ABSTRACTArchitectural research often considers buildings as local material adaptations to climate, particularly when it comes to the analysis of architecture in rural and small-scale settlements. Based on ethnographic data from the rapidly urbanizing oasis metropolis Ürümchi in China’s northwestern borderlands, this paper goes beyond such a localized view of climate responsiveness. It analyzes how individual thermal practices of residents are linked to the interests of the state and to socio-cultural notions of thermal comfort. Through the classification of Xinjiang as part of China’s northern “Heating Zone,” the keeping warm of individual bodies becomes part of a territorializing strategy. There are, however, clear seasonal differences in how indoor residential spaces are regulated to maintain bodily comfort.
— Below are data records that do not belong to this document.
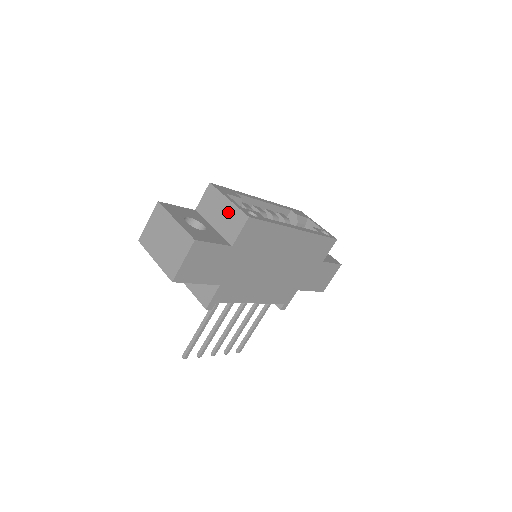
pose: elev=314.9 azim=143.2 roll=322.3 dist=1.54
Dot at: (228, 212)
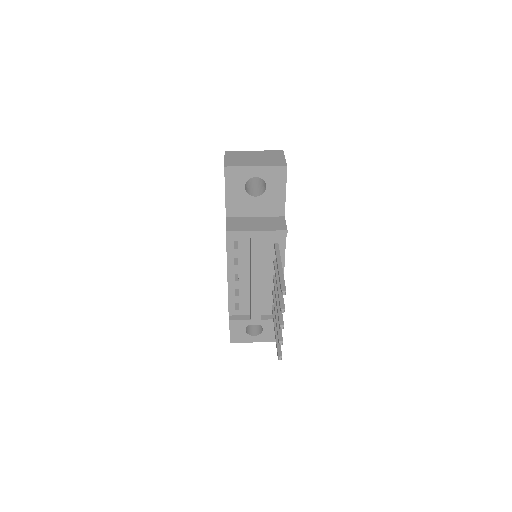
Dot at: occluded
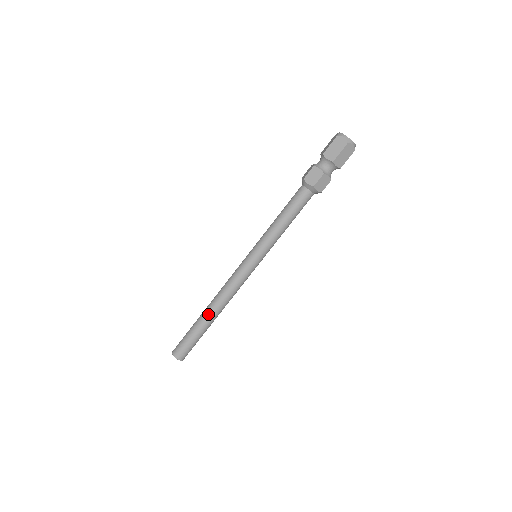
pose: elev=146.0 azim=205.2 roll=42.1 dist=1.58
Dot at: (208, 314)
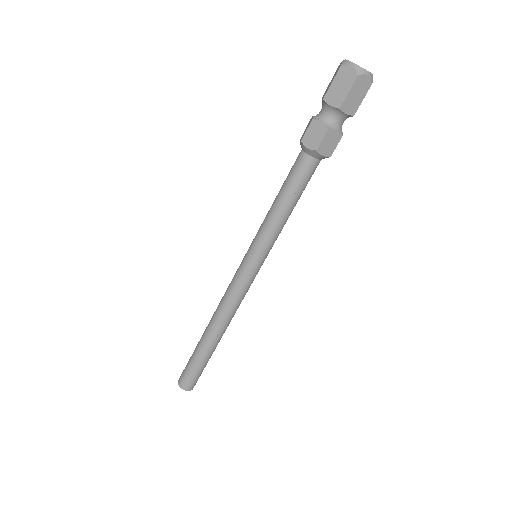
Dot at: (209, 336)
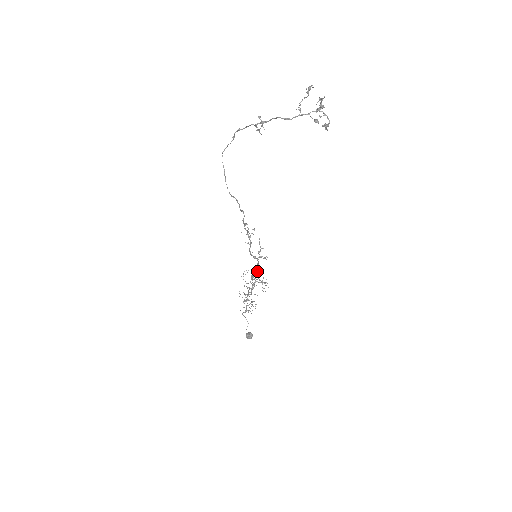
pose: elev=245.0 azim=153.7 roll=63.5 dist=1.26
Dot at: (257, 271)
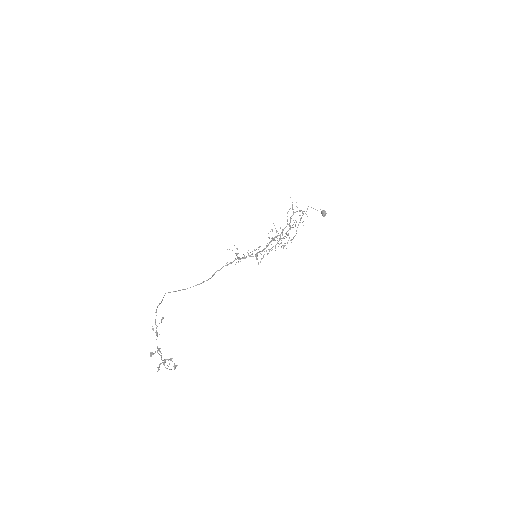
Dot at: (275, 237)
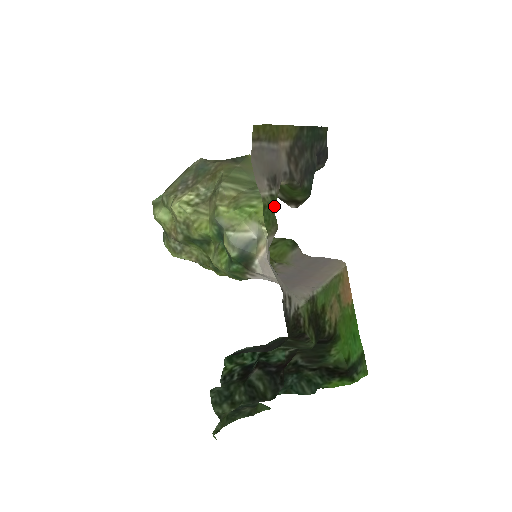
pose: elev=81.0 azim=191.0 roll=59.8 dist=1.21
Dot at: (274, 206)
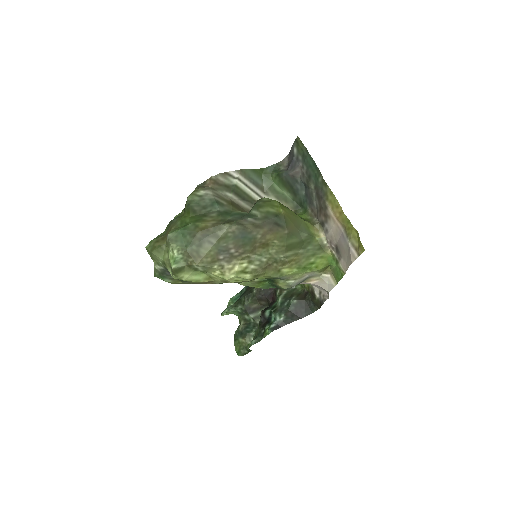
Dot at: (335, 264)
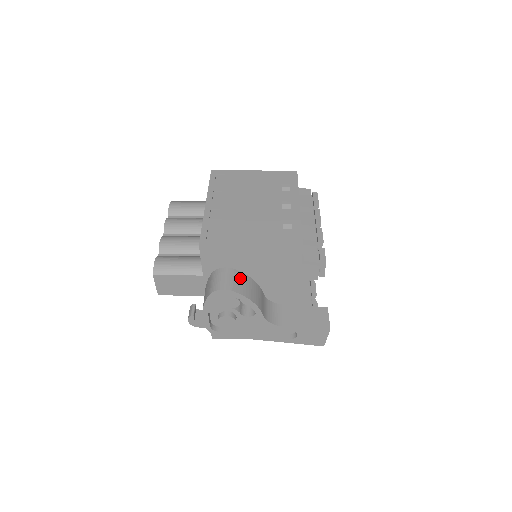
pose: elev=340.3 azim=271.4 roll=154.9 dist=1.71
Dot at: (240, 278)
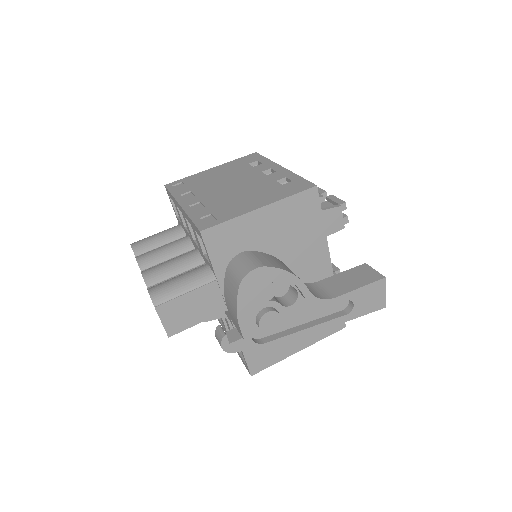
Dot at: (263, 256)
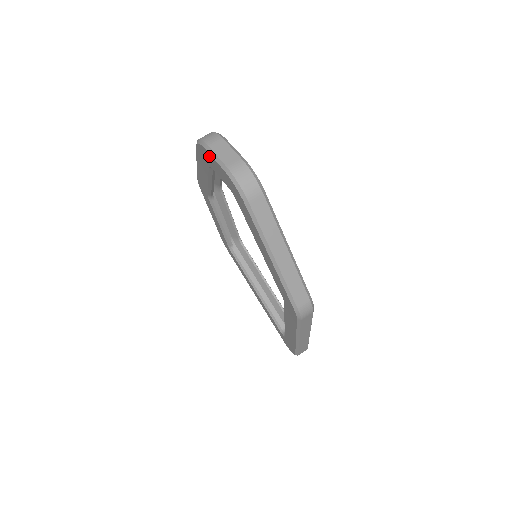
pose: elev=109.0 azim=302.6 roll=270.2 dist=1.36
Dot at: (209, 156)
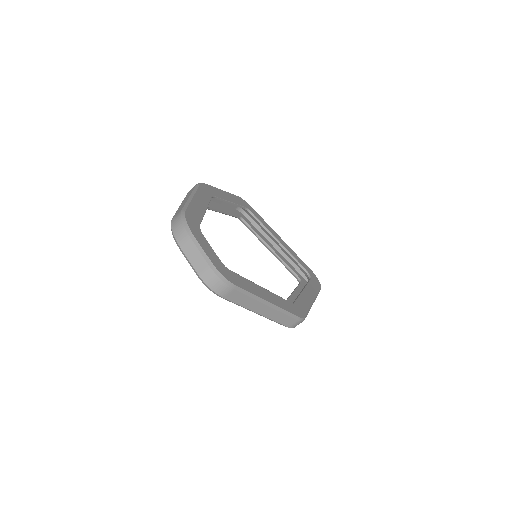
Dot at: occluded
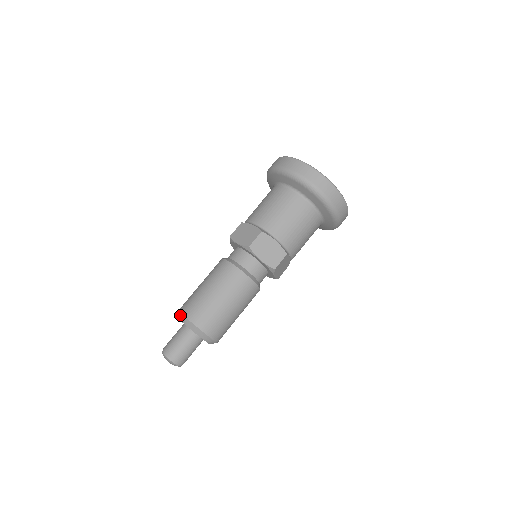
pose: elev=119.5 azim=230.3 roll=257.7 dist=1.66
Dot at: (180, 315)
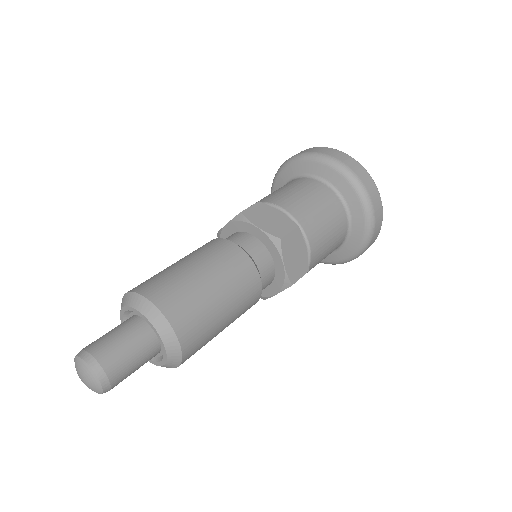
Dot at: (122, 300)
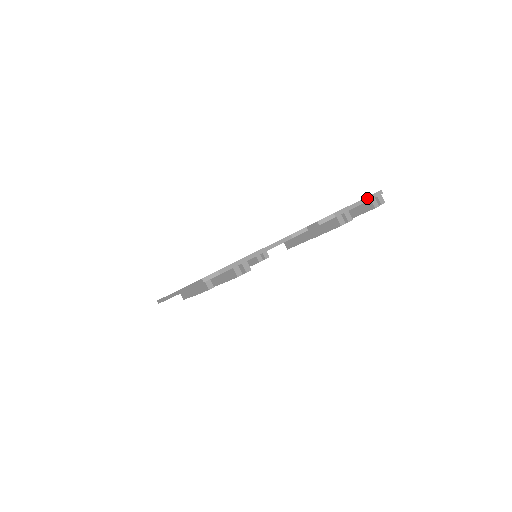
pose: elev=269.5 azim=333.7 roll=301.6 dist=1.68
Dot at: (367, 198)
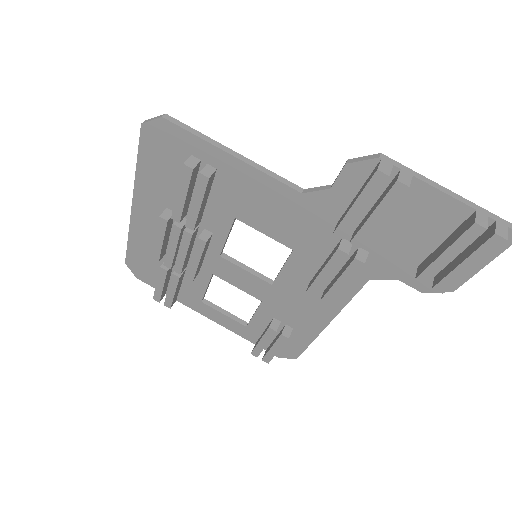
Dot at: (470, 203)
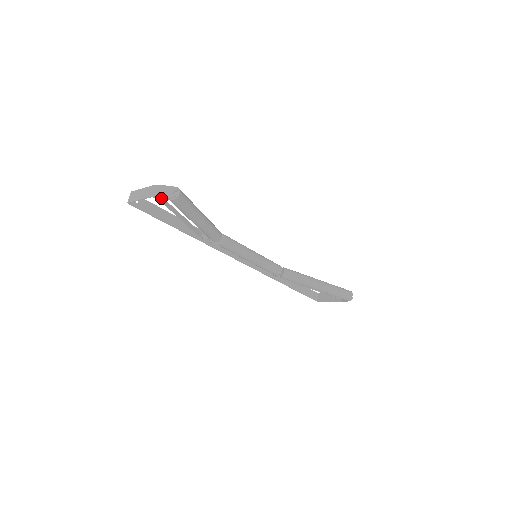
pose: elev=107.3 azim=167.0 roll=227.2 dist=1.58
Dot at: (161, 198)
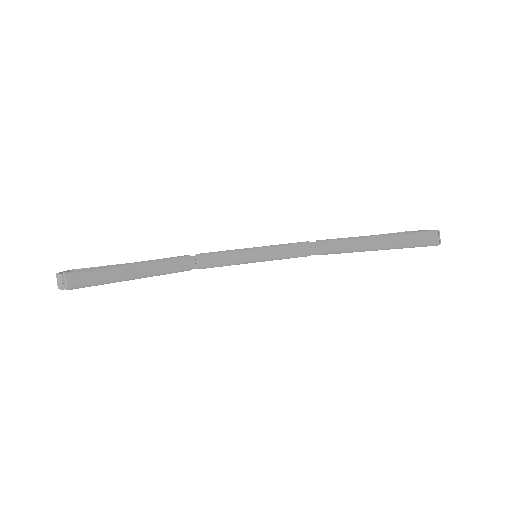
Dot at: occluded
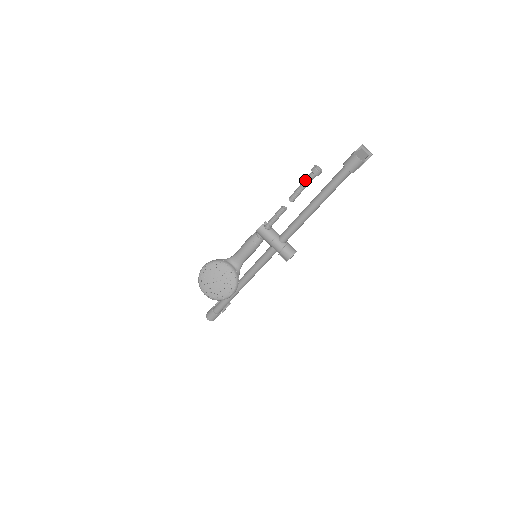
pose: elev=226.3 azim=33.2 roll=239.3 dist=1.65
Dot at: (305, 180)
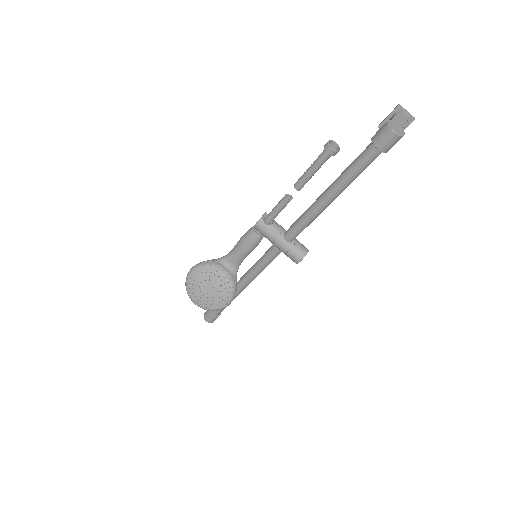
Dot at: (315, 162)
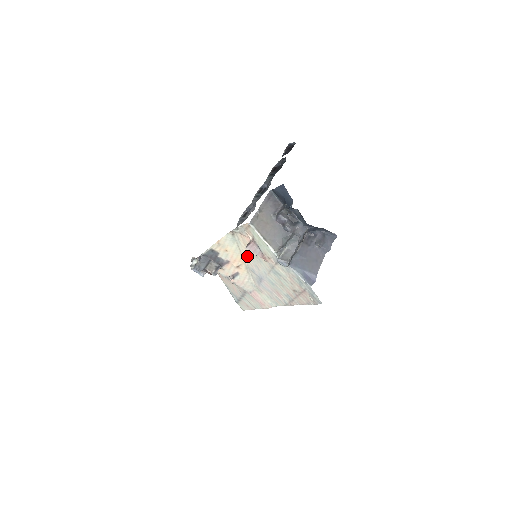
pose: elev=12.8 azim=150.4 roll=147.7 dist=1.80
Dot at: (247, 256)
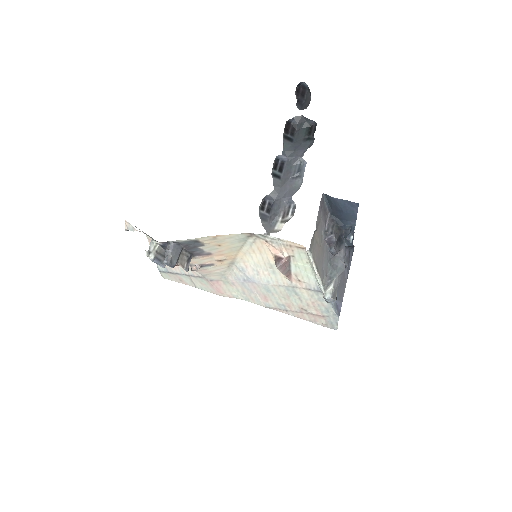
Dot at: (248, 257)
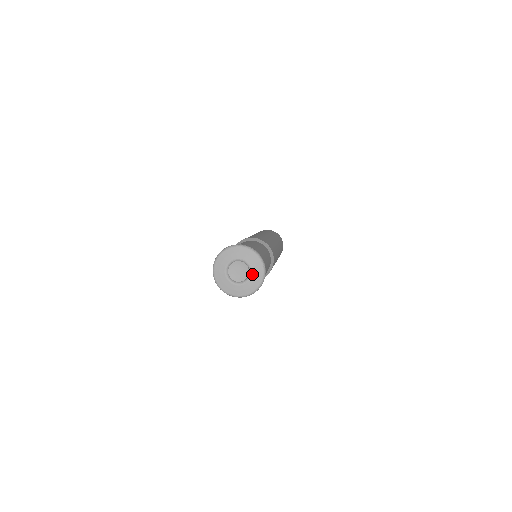
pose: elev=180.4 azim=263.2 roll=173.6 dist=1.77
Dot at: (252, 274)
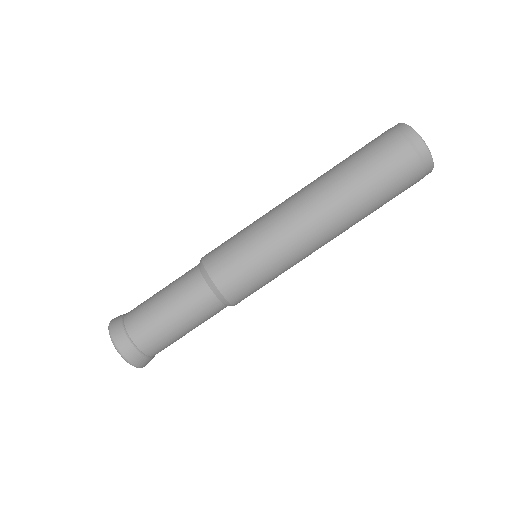
Dot at: occluded
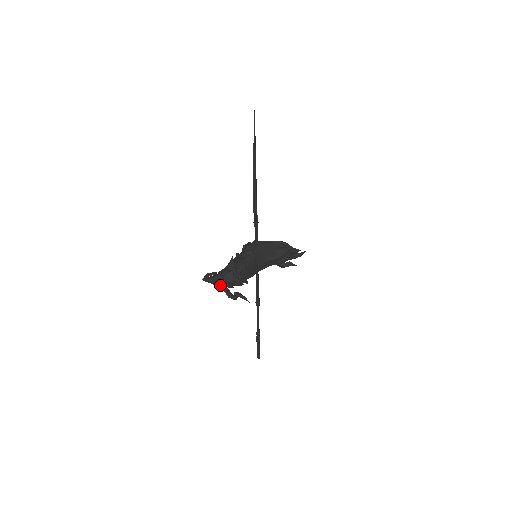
In winter, apartment owners and residents enjoy the amenities of the state-financed heating infrastructure. In summer, cooling strategies depend on more neoliberalized, individual, social, and architectural ways to lower indoor temperatures. This paper unfolds the diversity of thermal discourses and practices that characterize Ürümchi citizens’ creation of comfortable residential spaces throughout the seasons. The data outlines that houses as infrastructures are far from being simple containers that keep residents’ bodies warm. Instead, the socio-technical organization of thermal spaces interferes with territorial strategies and ethnic place-making.